Signed from Roma for €25 million in the summer of 2015, Alessio Romagnoli arrived in Milan with high expectations.
In his first season with the Rossoneri, Romagnoli started 33 of 38 Serie A games and was one of the few bright lights of a disappointing campaign for his new club, averaging an impressive 2.5 interceptions and 5.4 clearances per game.
The 21-year-old was overlooked by then-Azzurri boss Antonio Conte for his 23-man Euro 2016 squad this summer. But when the former Juventus boss took charge of Chelsea after the tournament, he sanctioned a £35 million bid for the former Roma star — Milan refused to sell.
This season, Romagnoli has been equally impressive as he continues to build a strong understanding with central defensive partner Gabriel Paletta.
Calm under pressure, strong in the air and comfortable on the ball, Romagnoli is the complete package.
So clean is the young Italian defender’s work, that the only foul he has conceded all season came in last weekend’s victory over Juventus.
If newspaper media rumours are to be believed, Chelsea are preparing a £49 million January bid for the two-cap Italy international. Milan would be wise to keep Romagnoli for as long as possible.
Milan signed French forward M’Baye Niang from Caen in 2012. The youngster had made an impression in Ligue 1 the previous season and was being chased by the likes of Arsenal and Tottenham Hotspur at the time.
Regarded as one of the hottest prospects on the Continent, the 21-year-old has juxtaposed moments of inspired skill with indiscipline off the field and inconsistency on it.
After a relatively successful loan spell with Genoa during the 2014-15 season, Niang became a more regular feature of the Milan side last term, scoring an impressive eight goals and registering five assists from 18 appearances.
But just as he was beginning to gather steam, an ankle ligament injury sustained in a car accident in March ruled him out for two months. He returned in time to make the bench for the Coppa Italia final defeat to Juventus, in which he came on as late substitute.
This season, however, Niang finally appears to be putting it all together. His raw gifts are becoming more polished, while he looks comfortable with the added responsibility Montella has afforded him.
With three goals and two assists from his eight appearances, Niang has been one of the most potent attacking threats at Milan’s disposal.
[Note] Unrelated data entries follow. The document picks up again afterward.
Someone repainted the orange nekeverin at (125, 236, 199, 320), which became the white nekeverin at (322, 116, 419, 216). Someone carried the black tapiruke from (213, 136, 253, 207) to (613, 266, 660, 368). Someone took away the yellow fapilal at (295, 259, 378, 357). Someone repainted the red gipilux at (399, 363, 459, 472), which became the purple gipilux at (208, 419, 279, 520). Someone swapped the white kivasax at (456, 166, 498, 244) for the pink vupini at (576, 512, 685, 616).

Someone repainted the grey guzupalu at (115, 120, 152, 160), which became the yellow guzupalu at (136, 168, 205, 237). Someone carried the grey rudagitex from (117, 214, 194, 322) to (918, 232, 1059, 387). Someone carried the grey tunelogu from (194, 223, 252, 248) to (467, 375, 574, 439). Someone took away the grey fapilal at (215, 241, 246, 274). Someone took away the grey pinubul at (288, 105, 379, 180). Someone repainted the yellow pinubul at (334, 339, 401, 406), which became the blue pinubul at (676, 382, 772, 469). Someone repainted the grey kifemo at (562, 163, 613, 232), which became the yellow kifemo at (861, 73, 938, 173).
The only blemish on his record was a late sending off in the defeat to Napoli — a game in which he’d scored a spectacular goal.
Blessed with tremendous pace, excellent close control and dribbling skills, and a rocket of a right foot, the ceiling on Niang’s potential is sky-high.
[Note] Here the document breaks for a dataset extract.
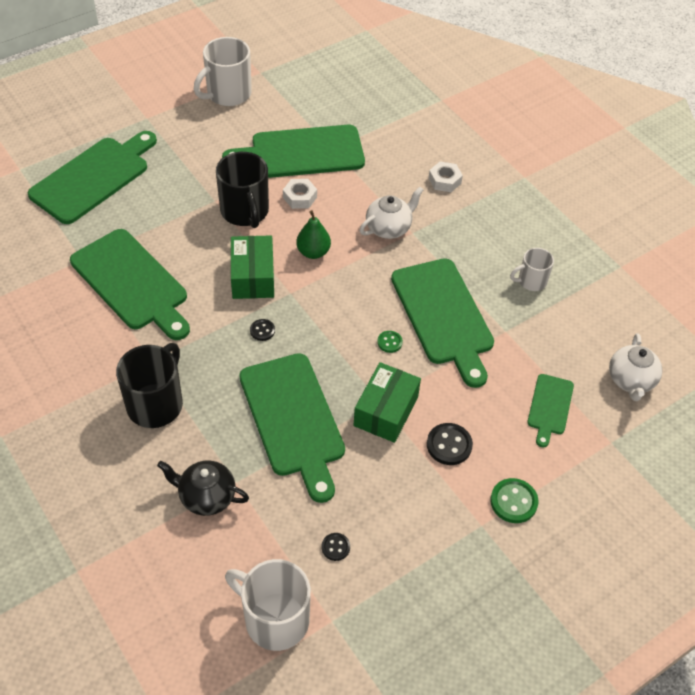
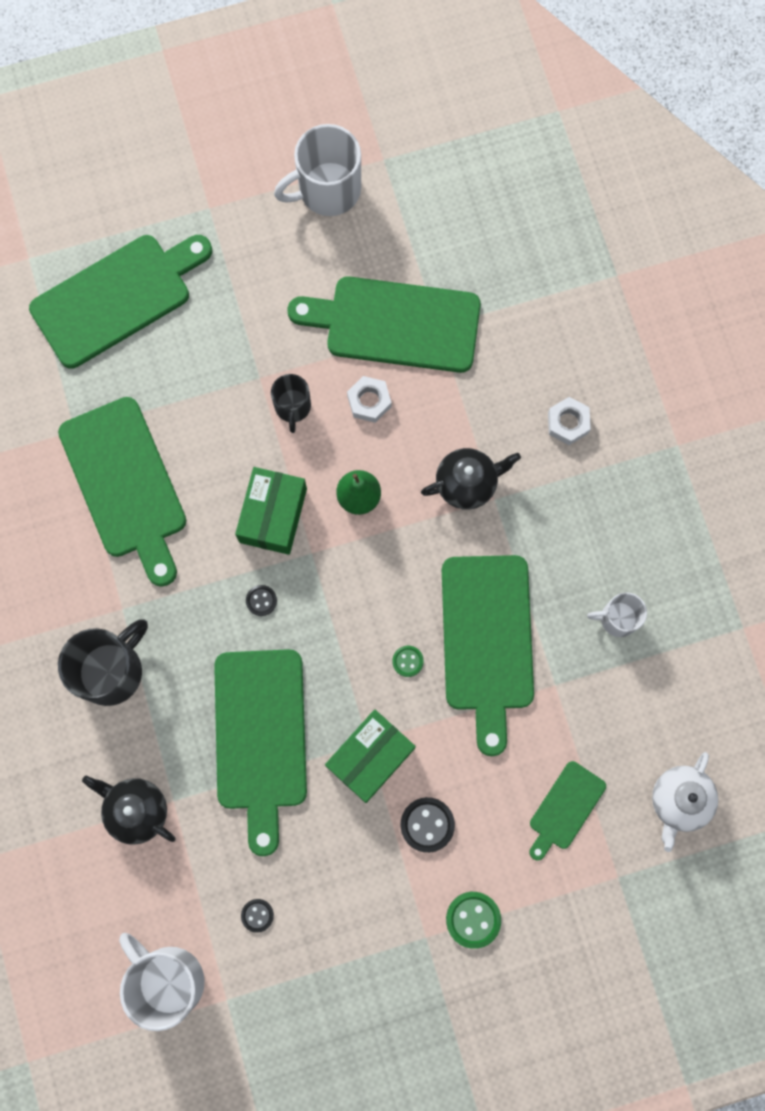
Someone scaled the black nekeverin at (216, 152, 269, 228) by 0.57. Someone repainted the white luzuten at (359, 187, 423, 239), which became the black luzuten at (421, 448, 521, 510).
His propensity to pick up the ball in the inside left channel and run at the opposition defence before unleashing a right-footed effort on goal is reminiscent of Arsenal legend Thierry Henry. No wonder the Gunners are supposedly tracking the young winger.
Since captain Riccardo Montolivo picked up a serious knee injury on international duty, ruling the experienced midfielder out for around six months, Montella hasn’t hesitated in giving 18-year-old Manuel Locatelli a more prominent role.
The teenager was known as one of the brightest prospects coming through the ranks at the San Siro having made his senior debut towards the end of last season.
This summer, he was a key part of the Azzurri side which finished as runners-up in the UEFA Under-19 European Championships.
Locatelli bagged his first professional goal in spectacular fashion against Sassuolo earlier this month, coming off the bench to rifle home a 25-yard strike to help Milan come back from 3-1 down to win 4-3; the Lecco-born youngster was visibly in tears as he celebrated.
And having stepped into the starting XI to replace Montolivo in the last two games, Locatelli has looked a natural fit in Montella’s midfield. His stunning strike into the top corner of Gianluigi Buffon’s goal, via the underside of the crossbar, to beat Juventus, showed how the young man is maturing: no tears this time, it was as though he expected to score.